From ADF Faces to Vaadin: Questions on Comp Binding, Hierarchy, View Management

Hello everyone,

We are currently in study of transitioning from ADF Faces to Vaadin for our UI layer and are seeking some guidance on a few concepts. Here’s a brief overview of our current setup:

  • UI Layer (ADF Faces): We use JSPX for defining UI components, with server-side binding managed via UIBean classes. These beans contain the UI components, and we bind them to the JSPX views.
  • Navigation (Spring WebFlow): We manage navigation using Spring WebFlow, and the lifecycle of our scoped beans and data (conversation scope, flow scope, request scope, etc.) is also handled through Spring WebFlow.

Given this context, we have a few specific questions as we move to Vaadin:

  1. Retrieving Components by ID:
    In ADF/JSF, there is a provision to retrieve any child element or node using its ID. Is there a similar mechanism in Vaadin to get any child component by its ID?
  2. Defining Component Hierarchy:
    In ADF, we define our component hierarchy in JSPX. How can we define such component hierarchies in Vaadin? Do we need to implement any specific interfaces or override any methods for each view, or is there a more straightforward approach?
  3. View Creation and Spring Beans:
    In the Vaadin documentation and many online examples, views are created using the new keyword. In ADF, we often rely on Spring to manage the scope of our views (conversation scope, flow scope, etc.).
    Does Vaadin recommend creating views this way, or can we also define views as Spring beans with specific scopes as needed (similar to how we do in ADF)?

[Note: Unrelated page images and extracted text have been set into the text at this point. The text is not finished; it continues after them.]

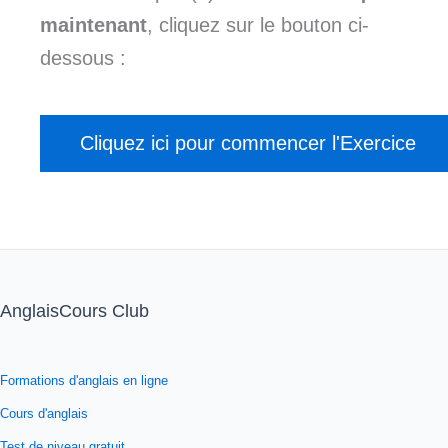
maintenant
, cliquez sur le bouton ci-
dessous :
AnglaisCours Club
Formations d'anglais en ligne
Cours d'anglais
Test de niveau gratuit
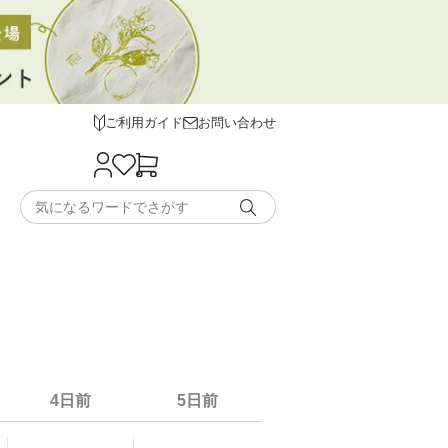
ご利用ガイド
お問い合わせ
4日前
5日前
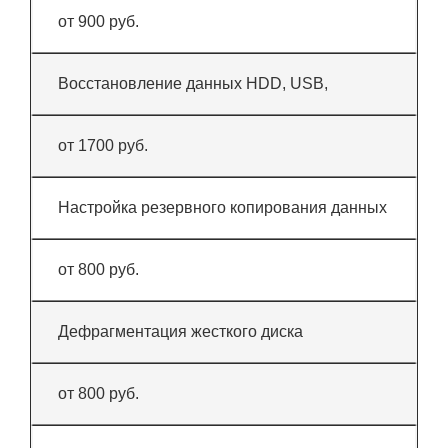
от 900 руб.
Восстановление данных HDD, USB,
от 1700 руб.
Настройка резервного копирования данных
от 800 руб.
Дефрагментация жесткого диска
от 800 руб.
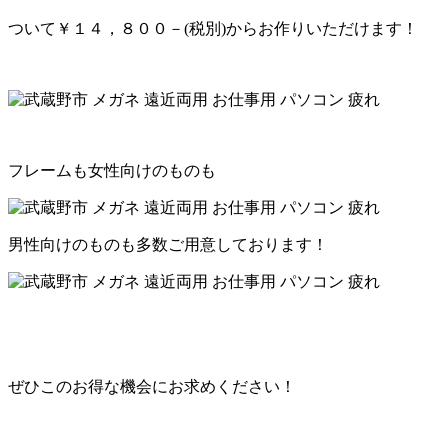
ついて￥１４，８００－(税別)からお作りいただけます！
フレームも女性向けのものも
男性向けのものも多数ご用意しております！
ぜひこのお得な機会にお求めください！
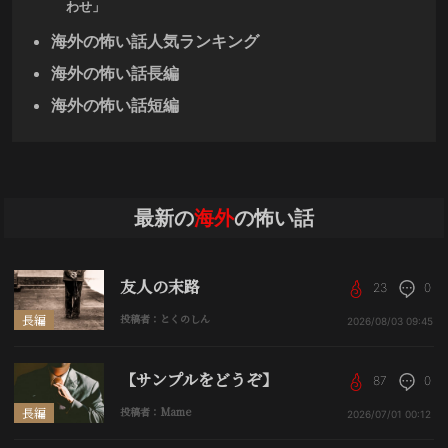
わせ」
海外の怖い話人気ランキング
海外の怖い話長編
海外の怖い話短編
最新の
海外
の怖い話
友人の末路
23
0
長編
投稿者：とくのしん
2026/08/03
09:45
【サンプルをどうぞ】
87
0
長編
投稿者：Mame
2026/07/01
00:12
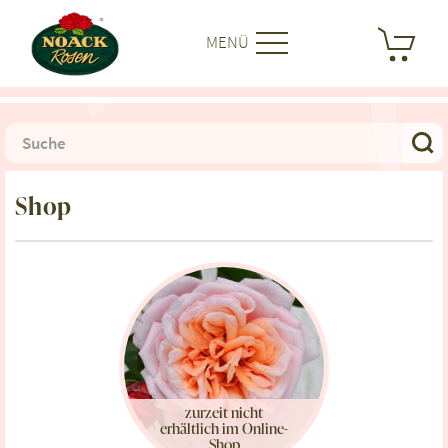
MENÜ
Shop
zurzeit nicht
erhältlich im Online-
Shop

We’d appreciate any insights or best practices from those with experience in similar migrations!

Thanks in advance!

Retrieving Components by ID

This is generally doable. Every Component instance is backed by an Element which is in turn backed by an internal “state node” which has an id. There is one special case with Composite since you then have multiple component instances backed by the same element instance.

Given a node id, the happy path (i.e. without null checks) to the component is like this.

StateNode node = ui.getInternals().getStateTree().getNodeById(nodeId);
Element element = Element.get(node);
Component component = ComponentUtil.getInnermostComponent(element);

You can find the node id of a component instance using component.getElement().getNode().getId().

Defining Component Hierarchy

You create the component hierarchy programmatically, e.g. like this.

VerticalLayout parent = new VerticalLayout();
TextField child = new TextField();
parent.add(child);

There is no built-in template language for defining a server-side component hierarchy. You can use Lit or React to create a client-side template that you then wrap as a single server-side component.

View Creation and Spring Beans
Views annotated with @Route are automatically managed as a bean when you’re using Spring which means that you can inject other beans into the view using the regular Spring mechanisms.

Note that there’s a separate view instance for every browser tab where it’s used which means that the views are treated as prototype scoped beans. You can also inject child components as beans as long as you remember to define it as prototype scoped. In practice, it’s usually simpler to just inject service beans into the top-level view and then instantiate child components with the new keyword and manually pass any needed services to those instances.